The paper’s central premise is that while production in export-focused commodities often drastically outstrips domestic demand - production under supply management is typically in line with domestic demand. Given that one of the stated objectives of supply management is to match supply with domestic demand, this should not come as a surprise to anyone, and hardly required a two-page report to elucidate.

In Canada, supply managed commodities have chosen to focus on serving our domestic market, for a variety of reasons. When it comes to dairy, the Canadian domestic market is growing, with national demand up 13% between 2013 and 2016. The truth is, dairy is not a major export commodity; less than 10% of all global milk production is exported, and the global export market is already saturated with milk.
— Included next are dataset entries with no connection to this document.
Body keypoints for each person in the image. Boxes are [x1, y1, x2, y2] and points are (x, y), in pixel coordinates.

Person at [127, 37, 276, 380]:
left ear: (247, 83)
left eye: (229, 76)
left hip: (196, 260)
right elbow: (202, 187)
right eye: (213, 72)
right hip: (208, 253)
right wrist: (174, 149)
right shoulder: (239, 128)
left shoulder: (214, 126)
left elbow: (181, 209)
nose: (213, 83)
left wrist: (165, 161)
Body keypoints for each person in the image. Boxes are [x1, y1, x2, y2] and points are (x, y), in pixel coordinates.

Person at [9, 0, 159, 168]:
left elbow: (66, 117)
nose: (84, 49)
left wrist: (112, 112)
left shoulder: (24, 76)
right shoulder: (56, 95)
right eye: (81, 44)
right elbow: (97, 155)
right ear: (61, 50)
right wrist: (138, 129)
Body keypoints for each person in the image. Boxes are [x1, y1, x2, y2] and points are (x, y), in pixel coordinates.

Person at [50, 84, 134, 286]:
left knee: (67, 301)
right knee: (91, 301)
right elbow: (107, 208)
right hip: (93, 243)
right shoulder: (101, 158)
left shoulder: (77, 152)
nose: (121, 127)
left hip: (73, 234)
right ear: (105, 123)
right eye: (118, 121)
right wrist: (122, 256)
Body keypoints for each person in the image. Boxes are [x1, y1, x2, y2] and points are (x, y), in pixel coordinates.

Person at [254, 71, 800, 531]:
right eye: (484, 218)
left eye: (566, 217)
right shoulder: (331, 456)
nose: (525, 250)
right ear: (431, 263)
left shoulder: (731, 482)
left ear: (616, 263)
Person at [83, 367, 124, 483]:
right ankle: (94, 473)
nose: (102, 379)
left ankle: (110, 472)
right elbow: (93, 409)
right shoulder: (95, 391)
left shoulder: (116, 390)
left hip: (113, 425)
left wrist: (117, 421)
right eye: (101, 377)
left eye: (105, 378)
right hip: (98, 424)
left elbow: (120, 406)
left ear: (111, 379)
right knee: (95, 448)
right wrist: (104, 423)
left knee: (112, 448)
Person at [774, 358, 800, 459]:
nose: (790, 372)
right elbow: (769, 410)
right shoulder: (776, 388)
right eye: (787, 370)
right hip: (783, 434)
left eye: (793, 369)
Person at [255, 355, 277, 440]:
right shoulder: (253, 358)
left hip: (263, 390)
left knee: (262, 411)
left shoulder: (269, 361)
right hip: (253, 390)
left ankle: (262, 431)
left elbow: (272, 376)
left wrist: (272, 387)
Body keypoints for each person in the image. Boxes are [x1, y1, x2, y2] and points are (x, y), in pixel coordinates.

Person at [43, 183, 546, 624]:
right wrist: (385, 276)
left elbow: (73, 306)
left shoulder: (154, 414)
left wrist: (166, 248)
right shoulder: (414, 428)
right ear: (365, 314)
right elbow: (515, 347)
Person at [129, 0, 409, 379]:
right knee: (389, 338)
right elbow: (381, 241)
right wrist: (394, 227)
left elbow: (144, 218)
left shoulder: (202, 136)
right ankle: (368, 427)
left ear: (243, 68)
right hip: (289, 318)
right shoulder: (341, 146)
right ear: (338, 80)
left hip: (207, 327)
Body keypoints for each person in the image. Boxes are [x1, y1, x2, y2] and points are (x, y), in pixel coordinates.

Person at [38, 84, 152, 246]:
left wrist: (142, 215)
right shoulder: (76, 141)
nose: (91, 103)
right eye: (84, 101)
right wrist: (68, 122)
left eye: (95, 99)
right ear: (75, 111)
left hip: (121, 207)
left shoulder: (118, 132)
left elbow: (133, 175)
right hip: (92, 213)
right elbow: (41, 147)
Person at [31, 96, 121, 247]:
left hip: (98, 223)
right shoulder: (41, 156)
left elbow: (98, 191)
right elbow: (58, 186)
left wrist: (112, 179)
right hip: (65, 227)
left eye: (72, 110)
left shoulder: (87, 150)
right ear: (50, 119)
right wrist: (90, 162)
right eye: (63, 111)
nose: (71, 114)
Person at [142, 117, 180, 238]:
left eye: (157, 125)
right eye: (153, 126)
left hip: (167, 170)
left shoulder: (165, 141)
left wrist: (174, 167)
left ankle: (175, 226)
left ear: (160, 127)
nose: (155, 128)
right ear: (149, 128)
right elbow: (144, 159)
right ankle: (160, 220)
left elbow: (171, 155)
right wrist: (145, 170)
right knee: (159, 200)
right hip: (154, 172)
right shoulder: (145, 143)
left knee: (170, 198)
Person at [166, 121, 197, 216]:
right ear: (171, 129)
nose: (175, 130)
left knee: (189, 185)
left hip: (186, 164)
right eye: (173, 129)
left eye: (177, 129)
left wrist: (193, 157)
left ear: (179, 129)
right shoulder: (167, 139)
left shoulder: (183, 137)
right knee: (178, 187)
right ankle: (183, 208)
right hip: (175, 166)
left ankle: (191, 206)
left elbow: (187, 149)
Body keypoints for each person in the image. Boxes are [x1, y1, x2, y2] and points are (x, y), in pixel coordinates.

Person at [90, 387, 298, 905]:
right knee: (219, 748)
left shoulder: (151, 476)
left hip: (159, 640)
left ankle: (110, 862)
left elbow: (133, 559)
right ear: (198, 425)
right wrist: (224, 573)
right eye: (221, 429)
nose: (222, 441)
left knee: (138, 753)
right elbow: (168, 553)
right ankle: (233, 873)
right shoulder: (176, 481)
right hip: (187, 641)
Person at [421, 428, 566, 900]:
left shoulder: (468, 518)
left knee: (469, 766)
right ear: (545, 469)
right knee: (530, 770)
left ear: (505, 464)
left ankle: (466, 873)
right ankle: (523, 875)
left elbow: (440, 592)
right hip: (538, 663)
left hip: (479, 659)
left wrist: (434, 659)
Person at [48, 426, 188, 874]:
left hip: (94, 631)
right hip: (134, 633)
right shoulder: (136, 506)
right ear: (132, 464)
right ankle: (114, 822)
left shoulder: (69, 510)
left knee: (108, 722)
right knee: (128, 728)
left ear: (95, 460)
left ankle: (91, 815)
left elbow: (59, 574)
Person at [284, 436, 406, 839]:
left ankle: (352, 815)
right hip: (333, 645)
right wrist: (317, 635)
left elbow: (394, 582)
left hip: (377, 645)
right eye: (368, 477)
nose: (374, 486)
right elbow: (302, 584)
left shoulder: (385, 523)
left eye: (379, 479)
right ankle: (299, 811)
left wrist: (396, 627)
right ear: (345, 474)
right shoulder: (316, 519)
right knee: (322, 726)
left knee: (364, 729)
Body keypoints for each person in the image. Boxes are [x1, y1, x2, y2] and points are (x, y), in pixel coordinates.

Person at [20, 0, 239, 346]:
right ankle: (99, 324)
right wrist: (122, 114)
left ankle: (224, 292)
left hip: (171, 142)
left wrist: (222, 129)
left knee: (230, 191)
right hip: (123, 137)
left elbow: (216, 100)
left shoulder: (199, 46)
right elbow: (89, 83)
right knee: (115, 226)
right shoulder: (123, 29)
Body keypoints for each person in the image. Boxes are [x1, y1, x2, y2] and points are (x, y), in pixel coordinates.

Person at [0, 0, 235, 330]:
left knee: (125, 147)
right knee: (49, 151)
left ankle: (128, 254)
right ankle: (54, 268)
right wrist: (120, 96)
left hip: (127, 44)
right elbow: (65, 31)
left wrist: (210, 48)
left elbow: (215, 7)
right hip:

Looked at from another angle, the Montreal Economic Institute seems to be advocating for overproduction; overproduction is the exact reason why the global dairy market continues to be in crisis. When too much milk is produced, prices crash. The end result is job loss, loss of income for farmers, and, in some cases, farmers being forced to shut down their operations.

The impacts of overproduction during the current global dairy crisis on non-supply managed jurisdictions have been stark. In 2016, Australia announced a $579 million (AUS) support package for dairy farmers. Between September 2015 and June 2016, the European Union offered a combined €1B in bailouts to their dairy farmers – including €150M to entice farmers to voluntarily reduce their production. In 2016, the U.S government purchased upwards of $40M (USD) in cheese to help cut down on their massive surplus and help raise milk prices for producers.

By contrast, as noted in the report, supply management ensures overproduction is largely avoided, and the system significantly reduces the impact of devastating market fluctuations, which have negatively impacted milk prices in other countries.

With little evidence, and a report that says nothing about dairy that you couldn’t discover by Googling ‘supply management definition’, one can only come to the conclusion that the Montreal Economic Institute is willing to take any pretext to stay in the spotlight and continue its vendetta against supply management.

Fortunately for Canadian supply managed farmers, the Prime Minister of Canada supports supply management, the Canadian government supports supply management, and a poll conducted by Campaign Research in May showed that 75% of Canadians support supply management. It may be polarizing for some, but the fact is – Canadians overwhelmingly support it, and it works.